The role of resonant cavities in amplifying the emotional impact of actors' voices
The actors' voices have a strong emotional impact on the audience. Actors were not born with this ability but acquired it through persistent practice of many breathing techniques and voice projection exercises. Some scientific studies from recent years have shown that emotions, and especially the intense ones, are automatically impregnated in the speaker's voice, and through it are transmitted to the public, especially if the speaker has developed certain skills of verbal expression. However, the neural mechanisms that underlie these phenomena have not been fully elucidated until now, although research in this field has gained an increasing scope in recent years.
This study presents a scientific experiment that explored the relationship between the intensity of emotions conveyed through voice, the way of using the resonant cavities on the vocal tract route and the spectral composition of the voice. In this study, a group of actors were monitored for 30 days as they practiced breathing techniques to control their resonant cavities in order to amplify the emotional impact of their voices. During the training period the actors were audio recorded daily while performing the same text and loading it with the same emotion. Additionally, on the first and last day of training, the actors were each given an MRI (of the brain) while performing the respective text.

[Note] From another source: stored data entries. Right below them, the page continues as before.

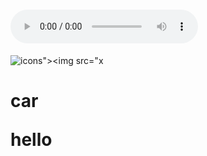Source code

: 
 

# <audio controls onwaiting=alert(1)><source src=x type='"><src=x>
![icons"><img src="x](javascript:alert())
# <p>car<p>hello</p></p>
# <div><div><a><image>














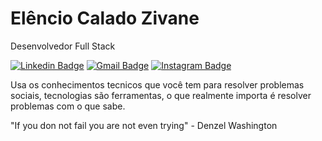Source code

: # Elêncio Calado Zivane

Desenvolvedor Full Stack

[![Linkedin Badge](https://img.shields.io/badge/-Elêncio%20Calado%20Zivane-blue?style=flat-square&logo=Linkedin&logoColor=white&link=https://www.linkedin.com/in/elencio-calado-zivane/)](https://www.linkedin.com/in/elencio-calado-zivane/)
[![Gmail Badge](https://img.shields.io/badge/-caladojunior965@gmail.com-c14438?style=flat-square&logo=Gmail&logoColor=white&link=mailto:caladojunior965@gmail.com)](mailto:caladojunior965@gmail.com)
[![Instagram Badge](https://img.shields.io/badge/-@elencio.zivane-E4405F?style=flat-square&logo=Instagram&logoColor=white&link=https://instagram.com/elencio.zivane)](https://instagram.com/elencio.zivane)

Usa os conhecimentos tecnicos que você tem para resolver problemas sociais, tecnologias são ferramentas, o que realmente importa é resolver problemas com o que sabe.

"If you don not fail you are not even trying" - Denzel Washington

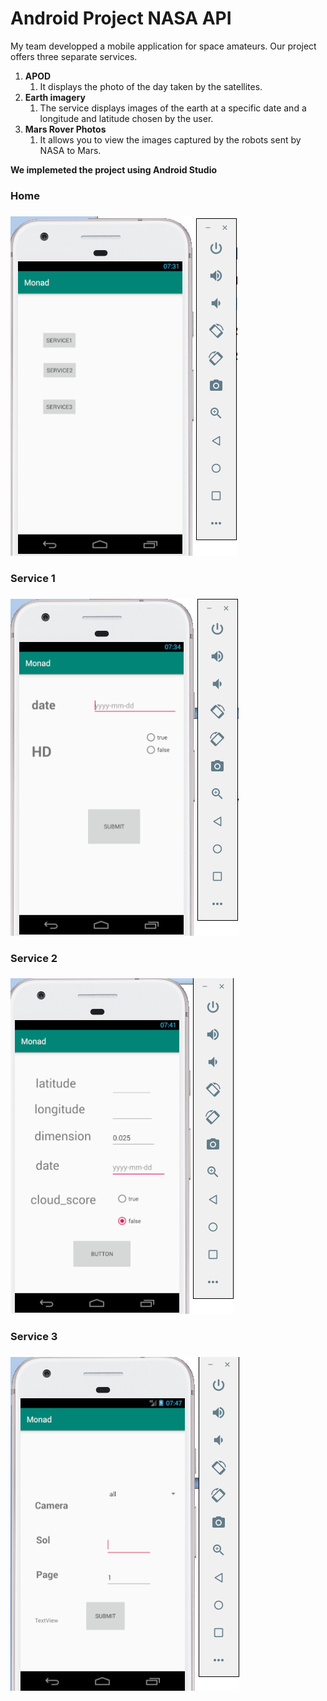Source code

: # Android Project NASA API

My team developped a mobile application for space amateurs.
Our project offers three separate services.


1. **APOD**
   1. It displays the photo of the day taken by the satellites.
2. **Earth imagery**
   1. The service displays images of the earth at a specific date and a longitude and latitude chosen by the user.
3. **Mars Rover Photos**
   1. It allows you to view the images captured by the robots sent by NASA to Mars.
   
   
**We implemeted the project using Android Studio**

### Home <h3> 

![HOME](https://raw.githubusercontent.com/AdamAbidi/Android-Project-NASA-API/master/Images/2.png)


### Service 1 <h3> 

![Service 1](https://raw.githubusercontent.com/AdamAbidi/Android-Project-NASA-API/master/Images/3.png)


### Service 2 <h3> 


![Service 2](https://raw.githubusercontent.com/AdamAbidi/Android-Project-NASA-API/master/Images/4.png)


### Service 3 <h3> 


![Service 3](https://raw.githubusercontent.com/AdamAbidi/Android-Project-NASA-API/master/Images/5.png)

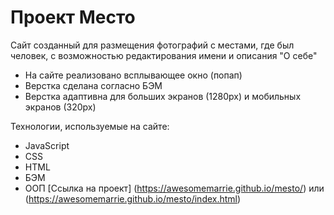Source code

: # Проект Место
Сайт созданный для размещения фотографий с местами, где был человек, с возможностью редактирования имени и описания "О себе"

* На сайте реализовано всплывающее окно (попап)
* Верстка сделана согласно БЭМ
* Верстка адаптивна для больших экранов (1280px) и мобильных экранов (320px)

Технологии, используемые на сайте:
* JavaScript
* CSS
* HTML
* БЭМ
* ООП
[Ссылка на проект] (https://awesomemarrie.github.io/mesto/) или (https://awesomemarrie.github.io/mesto/index.html)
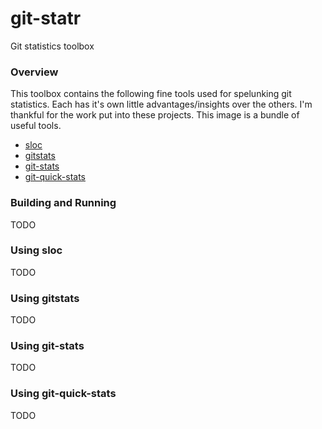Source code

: # git-statr
Git statistics toolbox

### Overview
This toolbox contains the following fine tools used for spelunking git statistics. Each has it's own little advantages/insights over the others. I'm thankful for the work put into these projects. This image is a bundle of useful tools.
* [sloc](https://www.npmjs.com/package/sloc)
* [gitstats](http://gitstats.sourceforge.net/)
* [git-stats](https://github.com/IonicaBizau/git-stats)
* [git-quick-stats](https://github.com/arzzen/git-quick-stats)

### Building and Running
TODO

### Using sloc
TODO

### Using gitstats
TODO

### Using git-stats
TODO

### Using git-quick-stats
TODO
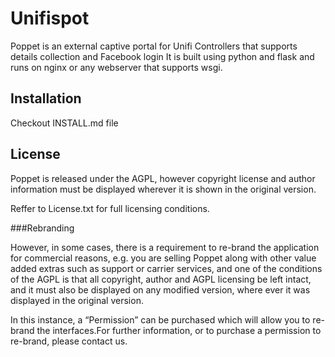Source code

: # Unifispot

Poppet is an external captive portal for Unifi Controllers that supports details collection and Facebook login
It is built using python and flask and runs on nginx or any webserver that supports wsgi.

## Installation

Checkout INSTALL.md file

## License

Poppet is released under the AGPL, however copyright license and author information must be displayed wherever it is shown in the original version.

Reffer to License.txt for full licensing conditions.

###Rebranding

However, in some cases, there is a requirement to re-brand the application for commercial reasons, e.g. you are selling Poppet along with other value added extras such as support or carrier services, and one of the conditions of the AGPL is that all copyright, author and AGPL licensing be left intact, and it must also be displayed on any modified version, where ever it was displayed in the original version.

In this instance, a “Permission” can be purchased which will allow you to re-brand the  interfaces.For further information, or to purchase a permission to re-brand, please contact us.
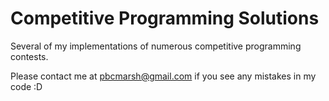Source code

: # Competitive Programming Solutions
Several of my implementations of numerous competitive programming contests.

Please contact me at pbcmarsh@gmail.com if you see any mistakes in my code :D

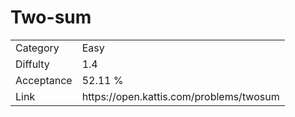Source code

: # Two-sum

<table>
    <tr>
        <td>Category</td>
        <td>Easy</td>
    </tr>
    <tr>
        <td>Diffulty</td>
        <td>1.4</td>
    </tr>
    <tr>
        <td>Acceptance</td>
        <td>52.11 %</td>
    </tr>
    <tr>
        <td>Link</td>
        <td>https://open.kattis.com/problems/twosum</td>
    </tr>
</table>
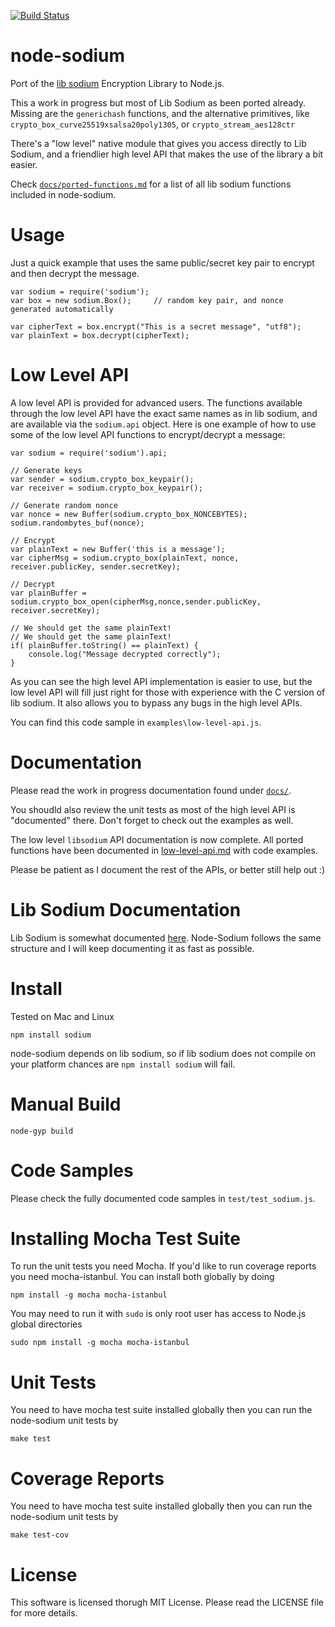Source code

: [![Build Status](https://secure.travis-ci.org/paixaop/node-sodium.png)](http://travis-ci.org/paixaop/node-sodium)

# node-sodium


Port of the [lib sodium](https://github.com/jedisct1/libsodium) Encryption Library to Node.js.

This a work in progress but most of Lib Sodium as been ported already.
Missing are the `generichash` functions, and the alternative primitives, like `crypto_box_curve25519xsalsa20poly1305`, or `crypto_stream_aes128ctr`

There's a "low level" native module that gives you access directly to Lib Sodium, and a friendlier high level API that makes the use of the library a bit easier.

Check [`docs/ported-functions.md`](https://github.com/paixaop/node-sodium/tree/master/docs/ported-functions.md) for a list of all lib sodium functions included in node-sodium.

# Usage

Just a quick example that uses the same public/secret key pair to encrypt and then decrypt the message.

    var sodium = require('sodium');        
    var box = new sodium.Box();     // random key pair, and nonce generated automatically
    
    var cipherText = box.encrypt("This is a secret message", "utf8");
    var plainText = box.decrypt(cipherText);
    
    
# Low Level API
A low level API is provided for advanced users. The functions available through the low level API have the exact same names as in lib sodium, and are available via the `sodium.api` object. Here is one example of how to use some of the low level API functions to encrypt/decrypt a message:

    var sodium = require('sodium').api;
    
    // Generate keys
    var sender = sodium.crypto_box_keypair();
    var receiver = sodium.crypto_box_keypair();
    
	// Generate random nonce
    var nonce = new Buffer(sodium.crypto_box_NONCEBYTES);
	sodium.randombytes_buf(nonce);
    
    // Encrypt
    var plainText = new Buffer('this is a message');
    var cipherMsg = sodium.crypto_box(plainText, nonce, receiver.publicKey, sender.secretKey);

    // Decrypt
    var plainBuffer = sodium.crypto_box_open(cipherMsg,nonce,sender.publicKey, receiver.secretKey);

    // We should get the same plainText!
    // We should get the same plainText!
    if( plainBuffer.toString() == plainText) {
        console.log("Message decrypted correctly");
    }
    
As you can see the high level API implementation is easier to use, but the low level API will fill just right for those with experience with the C version of lib sodium. It also allows you to bypass any bugs in the high level APIs.

You can find this code sample in `examples\low-level-api.js`.
    
# Documentation
Please read the work in progress documentation found under [`docs/`](https://github.com/paixaop/node-sodium/tree/master/docs).

You shoudld also review the unit tests as most of the high level API is "documented" there.
Don't forget to check out the examples as well.

The low level `libsodium` API documentation is now complete. All ported functions have been documented in [low-level-api.md](./docs/low-level-api.md) with code examples.

Please be patient as I document the rest of the APIs, or better still help out :)

# Lib Sodium Documentation
Lib Sodium is somewhat documented [here](http://mob5.host.cs.st-andrews.ac.uk/html/). Node-Sodium follows the same structure and I will keep documenting it as fast as possible. 

# Install

Tested on Mac and Linux

    npm install sodium
    
node-sodium depends on lib sodium, so if lib sodium does not compile on your platform chances are `npm install sodium` will fail.

# Manual Build

    node-gyp build    

# Code Samples
Please check the fully documented code samples in `test/test_sodium.js`.

# Installing Mocha Test Suite

To run the unit tests you need Mocha. If you'd like to run coverage reports you need mocha-istanbul. You can install both globally by doing

    npm install -g mocha mocha-istanbul

You may need to run it with `sudo` is only root user has access to Node.js global directories

    sudo npm install -g mocha mocha-istanbul

# Unit Tests
You need to have mocha test suite installed globally then you can run the node-sodium unit tests by

    make test
    
# Coverage Reports
You need to have mocha test suite installed globally then you can run the node-sodium unit tests by
	
    make test-cov
	

# License
This software is licensed thorugh MIT License. Please read the LICENSE file for more details.


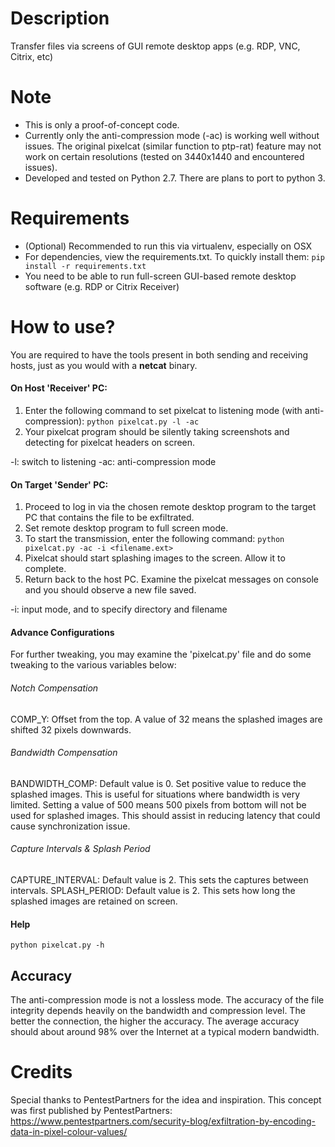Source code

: # Description
Transfer files via screens of GUI remote desktop apps (e.g. RDP, VNC, Citrix, etc)

# Note
- This is only a proof-of-concept code. 
- Currently only the anti-compression mode (-ac) is working well without issues. The original pixelcat (similar function to ptp-rat) feature may not work on certain resolutions (tested on 3440x1440 and encountered issues). 
- Developed and tested on Python 2.7. There are plans to port to python 3.

# Requirements
- (Optional) Recommended to run this via virtualenv, especially on OSX
- For dependencies, view the requirements.txt. To quickly install them:
`pip install -r requirements.txt`
- You need to be able to run full-screen GUI-based remote desktop software (e.g. RDP or Citrix Receiver)

# How to use?
You are required to have the tools present in both sending and receiving hosts, just as you would with a <b>netcat</b> binary. 
#### On Host 'Receiver' PC:
1. Enter the following command to set pixelcat to listening mode (with anti-compression):
`python pixelcat.py -l -ac`
2. Your pixelcat program should be silently taking screenshots and detecting for pixelcat headers on screen.

-l: switch to listening
-ac: anti-compression mode

#### On Target 'Sender' PC:
1. Proceed to log in via the chosen remote desktop program to the target PC that contains the file to be exfiltrated. 
2. Set remote desktop program to full screen mode.
3. To start the transmission, enter the following command:
`python pixelcat.py -ac -i <filename.ext>`
4. Pixelcat should start splashing images to the screen. Allow it to complete.
5. Return back to the host PC. Examine the pixelcat messages on console and you should observe a new file saved.

-i: input mode, and to specify directory and filename

#### Advance Configurations
For further tweaking, you may examine the 'pixelcat.py' file and do some tweaking to the various variables below:
###### Notch Compensation
COMP_Y: Offset from the top. A value of 32 means the splashed images are shifted 32 pixels downwards.
###### Bandwidth Compensation
BANDWIDTH_COMP: Default value is 0. Set positive value to reduce the splashed images. This is useful for situations where bandwidth is very limited. Setting a value of 500 means 500 pixels from bottom will not be used for splashed images. This should assist in reducing latency that could cause synchronization issue. 
###### Capture Intervals & Splash Period
CAPTURE_INTERVAL: Default value is 2. This sets the captures between intervals. 
SPLASH_PERIOD: Default value is 2. This sets how long the splashed images are retained on screen. 

#### Help
`python pixelcat.py -h`

## Accuracy
The anti-compression mode is not a lossless mode. The accuracy of the file integrity depends heavily on the bandwidth and compression level. The better the connection, the higher the accuracy. The average accuracy should about around 98% over the Internet at a typical modern bandwidth.

# Credits
Special thanks to PentestPartners for the idea and inspiration. This concept was first published by PentestPartners:
https://www.pentestpartners.com/security-blog/exfiltration-by-encoding-data-in-pixel-colour-values/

In this study the actors practiced the same breathing techniques for using all the resonant cavities until they felt that their voices conveyed those emotions with great power. The audio recordings from the first and last day were analyzed with human raters and AI algorithms and the intensity of emotion conveyed by their voices was estimated on a scale of 1 to 5. In parallel, specialized equipment and software packages were used to measure the spectral composition of these recordings. All the results obtained, those from the human evaluators and those from the AI algorithms, indicated an increase in the intensity of the emotions conveyed by the actors' voices at the end of the training, when they used their resonant cavities to the maximum. In addition, the spectrum analyzers showed that the recordings at the end of the training had a wider and denser spectral composition than that of the first day. The MRI results also showed that the areas of the brain responsible for transmitting emotions through voice were more oxygenated on the last day of training. This study thus shows that the mechanisms of emotion transmission through the voice are based on its spectral composition. The denser the spectral composition of the voice, the greater the intensity of the transmitted emotions, and to achieve this, the breathing techniques practiced by actors can be used.